Records for processing:
^^^^^^^^^^^^^^^^
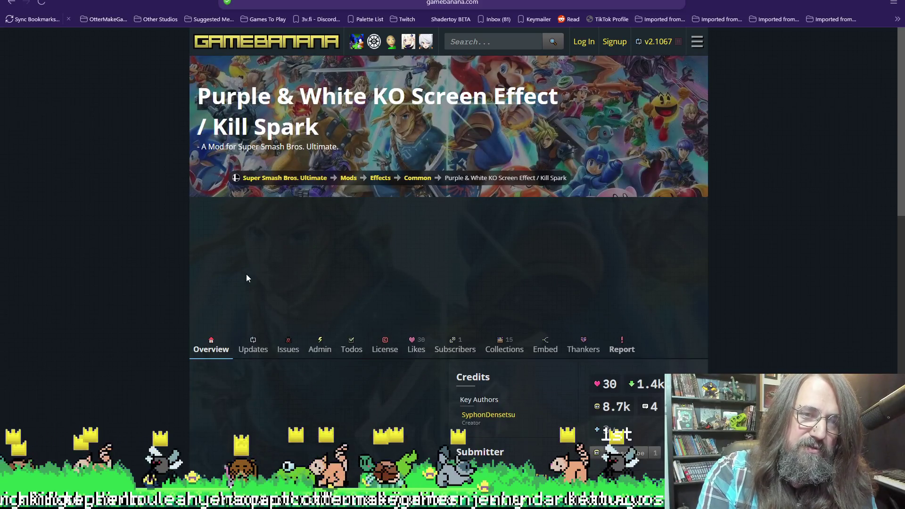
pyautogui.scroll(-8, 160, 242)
^^^^^^^^^^^^^^^^
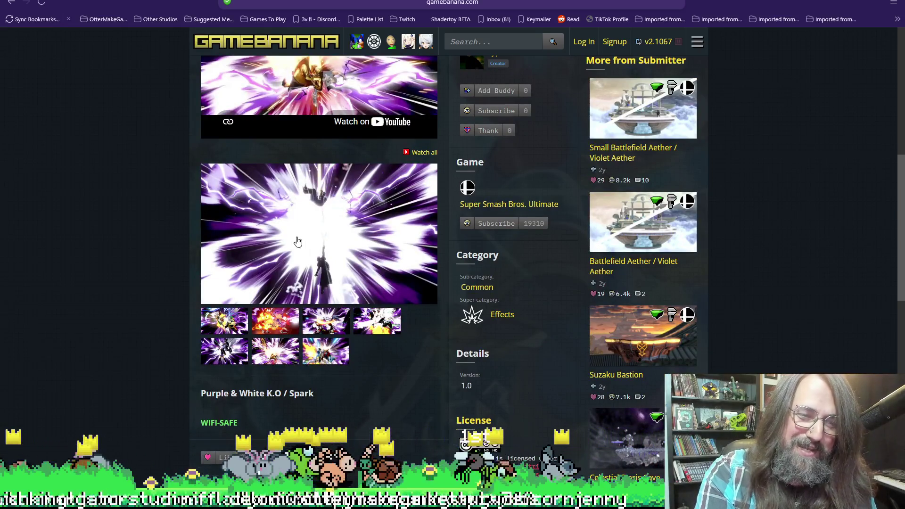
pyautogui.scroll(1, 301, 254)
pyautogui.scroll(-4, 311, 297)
^^^^^^^^^^^^^^^^
What you should do: Find the line with "pyautogui.scroll(1, 301, 254)" in the material above. Reproduce it and each line after it up to and including the line with "pyautogui.scroll(-4, 311, 297)".

Result of the exercise:
pyautogui.scroll(1, 301, 254)
pyautogui.scroll(-4, 311, 297)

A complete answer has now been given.